End there and this is just a story about a great play in a critical region win. But this is also a story about what is good about high school football and, sometimes, bad about high school football recruiting. You see, Patterson is a playmaker. This wasn’t an isolated big play. He has a tendency to make things happen. However, he’s also a 5-foot-9, 210-pound defensive lineman with dreams of playing on Saturdays.

“I’ve been told that I’m too short to play at the next level,” Patterson said.

Obviously, there are countless examples of players ignoring similar chatter from college coaches and finding a way to prove them wrong. Troy’s Carlton Martial, for example, is a 5-foot-9 middle linebacker, who could become the NCAA’s all-time leading tackler by the end of the season. He began his career as a walk-on.

Will Patterson become the next story like this?

“I definitely think he can play at the next level, probably at linebacker,” Jackson said. “We have him at defensive end right now, but he’s such a strong kid with a motor. He’s relentless, he has all the intangibles.”

Obviously, the tape measure tells a different tale.

“That’s the thing where I look at some colleges and ask, ‘What are you looking for?’” Jackson said. “There might be a guy who has the intangibles. And, there might be a guy who is like 6-4, 6-3, but is he making plays? My biggest thing right now is, if I got a guy making plays and he’s all over the field, I want that guy.
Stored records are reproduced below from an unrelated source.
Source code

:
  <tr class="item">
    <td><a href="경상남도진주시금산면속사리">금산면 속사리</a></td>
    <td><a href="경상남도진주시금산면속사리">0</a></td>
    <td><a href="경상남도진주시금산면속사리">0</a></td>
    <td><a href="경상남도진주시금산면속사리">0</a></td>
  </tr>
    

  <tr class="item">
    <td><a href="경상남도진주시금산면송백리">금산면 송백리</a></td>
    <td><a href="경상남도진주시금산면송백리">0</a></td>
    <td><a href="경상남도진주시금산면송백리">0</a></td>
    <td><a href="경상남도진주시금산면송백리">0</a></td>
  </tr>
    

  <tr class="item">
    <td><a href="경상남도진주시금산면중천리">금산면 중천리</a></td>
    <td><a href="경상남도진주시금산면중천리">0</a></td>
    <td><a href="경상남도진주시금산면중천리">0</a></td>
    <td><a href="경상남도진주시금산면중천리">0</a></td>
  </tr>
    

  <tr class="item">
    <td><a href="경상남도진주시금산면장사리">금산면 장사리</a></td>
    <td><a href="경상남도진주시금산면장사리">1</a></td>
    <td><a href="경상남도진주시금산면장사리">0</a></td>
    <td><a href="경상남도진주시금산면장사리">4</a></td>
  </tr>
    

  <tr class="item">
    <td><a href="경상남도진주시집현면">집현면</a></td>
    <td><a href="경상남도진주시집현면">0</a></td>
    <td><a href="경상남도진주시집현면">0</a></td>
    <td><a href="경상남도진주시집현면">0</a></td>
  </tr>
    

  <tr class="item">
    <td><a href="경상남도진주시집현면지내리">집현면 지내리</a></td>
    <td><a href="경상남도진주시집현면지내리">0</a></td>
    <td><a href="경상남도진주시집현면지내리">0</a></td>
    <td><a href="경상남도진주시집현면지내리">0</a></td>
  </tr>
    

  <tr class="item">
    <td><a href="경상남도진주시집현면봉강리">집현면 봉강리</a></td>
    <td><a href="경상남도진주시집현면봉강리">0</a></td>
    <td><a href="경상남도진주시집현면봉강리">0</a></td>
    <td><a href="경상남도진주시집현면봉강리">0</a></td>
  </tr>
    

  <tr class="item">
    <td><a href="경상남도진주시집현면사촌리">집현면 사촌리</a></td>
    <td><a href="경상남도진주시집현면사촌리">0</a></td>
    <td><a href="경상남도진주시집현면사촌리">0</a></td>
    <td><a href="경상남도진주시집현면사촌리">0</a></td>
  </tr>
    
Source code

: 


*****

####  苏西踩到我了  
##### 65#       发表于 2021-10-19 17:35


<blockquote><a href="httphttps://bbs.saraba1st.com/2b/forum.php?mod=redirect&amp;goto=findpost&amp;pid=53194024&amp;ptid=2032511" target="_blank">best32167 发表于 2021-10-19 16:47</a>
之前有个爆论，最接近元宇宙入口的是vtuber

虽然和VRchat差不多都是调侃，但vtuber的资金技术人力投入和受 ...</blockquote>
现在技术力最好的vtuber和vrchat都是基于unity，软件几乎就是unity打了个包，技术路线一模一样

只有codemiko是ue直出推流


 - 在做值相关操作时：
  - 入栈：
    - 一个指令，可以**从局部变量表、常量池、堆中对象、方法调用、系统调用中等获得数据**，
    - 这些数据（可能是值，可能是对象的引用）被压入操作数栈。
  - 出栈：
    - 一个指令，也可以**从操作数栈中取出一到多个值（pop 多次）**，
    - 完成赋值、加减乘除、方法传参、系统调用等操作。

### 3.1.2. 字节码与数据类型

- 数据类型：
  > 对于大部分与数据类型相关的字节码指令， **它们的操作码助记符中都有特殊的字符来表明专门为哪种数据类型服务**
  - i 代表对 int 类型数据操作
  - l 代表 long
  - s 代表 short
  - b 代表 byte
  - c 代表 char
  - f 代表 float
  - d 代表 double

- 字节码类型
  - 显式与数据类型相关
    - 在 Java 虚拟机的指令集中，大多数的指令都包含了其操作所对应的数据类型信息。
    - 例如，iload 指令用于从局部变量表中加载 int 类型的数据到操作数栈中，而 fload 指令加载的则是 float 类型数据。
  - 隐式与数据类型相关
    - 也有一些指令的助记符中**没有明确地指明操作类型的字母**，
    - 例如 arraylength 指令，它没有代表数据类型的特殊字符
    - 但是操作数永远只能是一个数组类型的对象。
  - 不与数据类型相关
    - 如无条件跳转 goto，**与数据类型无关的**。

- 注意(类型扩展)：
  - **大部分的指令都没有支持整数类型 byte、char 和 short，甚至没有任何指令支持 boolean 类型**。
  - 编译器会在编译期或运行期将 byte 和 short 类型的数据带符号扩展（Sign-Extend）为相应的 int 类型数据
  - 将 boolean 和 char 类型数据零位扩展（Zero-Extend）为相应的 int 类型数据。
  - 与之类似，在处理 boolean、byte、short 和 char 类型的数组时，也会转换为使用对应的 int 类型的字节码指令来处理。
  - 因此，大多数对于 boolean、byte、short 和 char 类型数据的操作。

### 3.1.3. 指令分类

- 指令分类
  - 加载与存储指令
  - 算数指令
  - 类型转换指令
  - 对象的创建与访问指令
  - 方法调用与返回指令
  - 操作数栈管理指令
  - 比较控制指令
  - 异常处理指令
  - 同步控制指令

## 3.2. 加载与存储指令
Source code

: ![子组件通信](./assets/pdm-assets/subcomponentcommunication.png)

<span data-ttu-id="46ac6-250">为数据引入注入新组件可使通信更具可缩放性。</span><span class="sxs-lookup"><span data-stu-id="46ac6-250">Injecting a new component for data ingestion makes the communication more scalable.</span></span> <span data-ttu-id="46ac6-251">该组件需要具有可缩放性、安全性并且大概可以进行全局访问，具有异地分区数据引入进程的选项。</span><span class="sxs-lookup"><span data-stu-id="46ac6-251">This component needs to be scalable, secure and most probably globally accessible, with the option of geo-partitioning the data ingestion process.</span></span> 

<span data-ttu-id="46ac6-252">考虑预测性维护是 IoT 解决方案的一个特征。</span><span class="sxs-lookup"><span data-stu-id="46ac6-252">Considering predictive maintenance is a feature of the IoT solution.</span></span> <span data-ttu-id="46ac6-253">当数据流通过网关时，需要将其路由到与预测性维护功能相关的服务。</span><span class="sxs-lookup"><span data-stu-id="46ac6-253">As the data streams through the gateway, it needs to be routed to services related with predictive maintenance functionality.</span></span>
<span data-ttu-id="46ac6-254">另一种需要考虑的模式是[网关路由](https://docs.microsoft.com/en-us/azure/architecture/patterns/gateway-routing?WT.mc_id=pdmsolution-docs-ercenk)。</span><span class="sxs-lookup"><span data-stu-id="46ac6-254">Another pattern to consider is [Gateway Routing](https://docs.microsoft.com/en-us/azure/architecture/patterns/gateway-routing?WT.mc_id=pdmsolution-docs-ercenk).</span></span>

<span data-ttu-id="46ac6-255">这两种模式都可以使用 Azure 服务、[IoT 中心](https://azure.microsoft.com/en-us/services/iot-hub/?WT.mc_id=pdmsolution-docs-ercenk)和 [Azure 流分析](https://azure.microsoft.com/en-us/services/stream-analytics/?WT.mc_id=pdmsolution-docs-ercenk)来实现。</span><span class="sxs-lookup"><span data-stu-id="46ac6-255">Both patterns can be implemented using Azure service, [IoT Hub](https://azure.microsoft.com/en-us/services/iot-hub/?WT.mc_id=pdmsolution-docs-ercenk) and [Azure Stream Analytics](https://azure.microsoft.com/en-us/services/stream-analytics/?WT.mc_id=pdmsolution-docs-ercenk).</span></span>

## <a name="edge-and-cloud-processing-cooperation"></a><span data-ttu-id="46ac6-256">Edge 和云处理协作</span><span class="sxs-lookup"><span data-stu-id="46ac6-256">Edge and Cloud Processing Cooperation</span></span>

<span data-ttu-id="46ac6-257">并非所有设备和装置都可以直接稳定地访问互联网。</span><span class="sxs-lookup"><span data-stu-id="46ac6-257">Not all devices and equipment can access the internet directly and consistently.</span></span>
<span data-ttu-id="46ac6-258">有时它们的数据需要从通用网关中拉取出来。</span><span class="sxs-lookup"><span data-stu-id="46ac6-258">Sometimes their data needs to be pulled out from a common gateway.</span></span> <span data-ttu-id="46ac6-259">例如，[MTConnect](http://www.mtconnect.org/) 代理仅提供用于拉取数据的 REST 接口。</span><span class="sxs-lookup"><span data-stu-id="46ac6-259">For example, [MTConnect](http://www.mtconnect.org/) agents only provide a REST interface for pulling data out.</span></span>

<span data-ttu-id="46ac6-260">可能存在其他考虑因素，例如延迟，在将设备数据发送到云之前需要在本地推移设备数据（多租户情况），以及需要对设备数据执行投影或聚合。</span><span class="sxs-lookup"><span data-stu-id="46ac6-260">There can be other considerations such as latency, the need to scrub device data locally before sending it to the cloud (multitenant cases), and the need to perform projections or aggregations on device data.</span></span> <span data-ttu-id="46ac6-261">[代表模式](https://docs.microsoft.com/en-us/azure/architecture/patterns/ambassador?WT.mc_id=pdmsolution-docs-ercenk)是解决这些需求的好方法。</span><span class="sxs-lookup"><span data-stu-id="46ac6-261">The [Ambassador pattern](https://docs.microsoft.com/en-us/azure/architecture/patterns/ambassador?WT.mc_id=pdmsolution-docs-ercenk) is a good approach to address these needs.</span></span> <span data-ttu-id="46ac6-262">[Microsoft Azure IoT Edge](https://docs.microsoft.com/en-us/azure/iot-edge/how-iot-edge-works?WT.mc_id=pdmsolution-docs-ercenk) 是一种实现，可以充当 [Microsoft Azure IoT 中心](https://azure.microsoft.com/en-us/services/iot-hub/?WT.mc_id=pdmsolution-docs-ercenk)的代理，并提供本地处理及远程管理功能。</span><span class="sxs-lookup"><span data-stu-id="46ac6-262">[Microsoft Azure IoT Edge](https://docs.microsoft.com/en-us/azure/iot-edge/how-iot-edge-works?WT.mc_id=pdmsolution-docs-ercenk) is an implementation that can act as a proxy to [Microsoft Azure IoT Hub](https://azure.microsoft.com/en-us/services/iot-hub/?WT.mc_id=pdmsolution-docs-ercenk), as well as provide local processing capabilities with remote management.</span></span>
That’s who I want. I’m happy I got Caleb.”

Patterson said Faulkner University in Montgomery and St. Thomas University in Miami Gardens, Florida, both of which play NAIA football, have extended scholarship offers. He’s not sure if any more offers will come, but he’s also not too worried about the situation.

“It doesn’t bother me too much, because I know that I’m a good player,” Patterson said. “I know there are guys out there who are shorter, and they feel like they can’t do something. My message to them is just because you’re short or small or whatever, as long as you put the work in, you can do anything. You can always do anything through Christ.”